▶ Exercise: Turn the stored data below into a JSON list of strings with one string for each line, skipping blank lines and leaving out the pictures.

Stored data
BEGIN

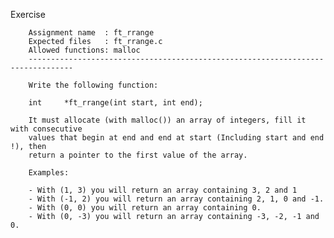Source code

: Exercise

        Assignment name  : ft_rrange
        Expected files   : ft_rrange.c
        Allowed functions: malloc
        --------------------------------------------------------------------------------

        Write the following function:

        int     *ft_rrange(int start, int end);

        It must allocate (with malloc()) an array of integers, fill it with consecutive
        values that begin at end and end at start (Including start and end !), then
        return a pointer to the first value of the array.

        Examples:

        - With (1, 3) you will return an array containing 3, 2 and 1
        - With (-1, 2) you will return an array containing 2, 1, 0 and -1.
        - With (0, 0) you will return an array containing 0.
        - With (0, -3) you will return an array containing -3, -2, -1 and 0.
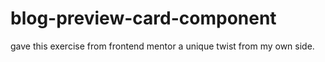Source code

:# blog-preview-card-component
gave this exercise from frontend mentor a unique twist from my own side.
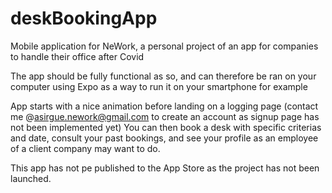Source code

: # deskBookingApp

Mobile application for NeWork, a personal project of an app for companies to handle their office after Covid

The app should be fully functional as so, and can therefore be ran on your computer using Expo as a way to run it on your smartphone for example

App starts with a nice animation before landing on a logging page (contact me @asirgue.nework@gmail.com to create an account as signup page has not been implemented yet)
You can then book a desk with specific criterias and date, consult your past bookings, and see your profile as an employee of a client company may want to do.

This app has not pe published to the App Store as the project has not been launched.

END

▶ Solution:
[
  "Source code",
  ": Exercise",
  "        Assignment name  : ft_rrange",
  "        Expected files   : ft_rrange.c",
  "        Allowed functions: malloc",
  "        --------------------------------------------------------------------------------",
  "        Write the following function:",
  "        int     *ft_rrange(int start, int end);",
  "        It must allocate (with malloc()) an array of integers, fill it with consecutive",
  "        values that begin at end and end at start (Including start and end !), then",
  "        return a pointer to the first value of the array.",
  "        Examples:",
  "        - With (1, 3) you will return an array containing 3, 2 and 1",
  "        - With (-1, 2) you will return an array containing 2, 1, 0 and -1.",
  "        - With (0, 0) you will return an array containing 0.",
  "        - With (0, -3) you will return an array containing -3, -2, -1 and 0.",
  "Source code",
  ":# blog-preview-card-component",
  "gave this exercise from frontend mentor a unique twist from my own side.",
  "Source code",
  ": # deskBookingApp",
  "Mobile application for NeWork, a personal project of an app for companies to handle their office after Covid",
  "The app should be fully functional as so, and can therefore be ran on your computer using Expo as a way to run it on your smartphone for example",
  "App starts with a nice animation before landing on a logging page (contact me @asirgue.nework@gmail.com to create an account as signup page has not been implemented yet)",
  "You can then book a desk with specific criterias and date, consult your past bookings, and see your profile as an employee of a client company may want to do.",
  "This app has not pe published to the App Store as the project has not been launched."
]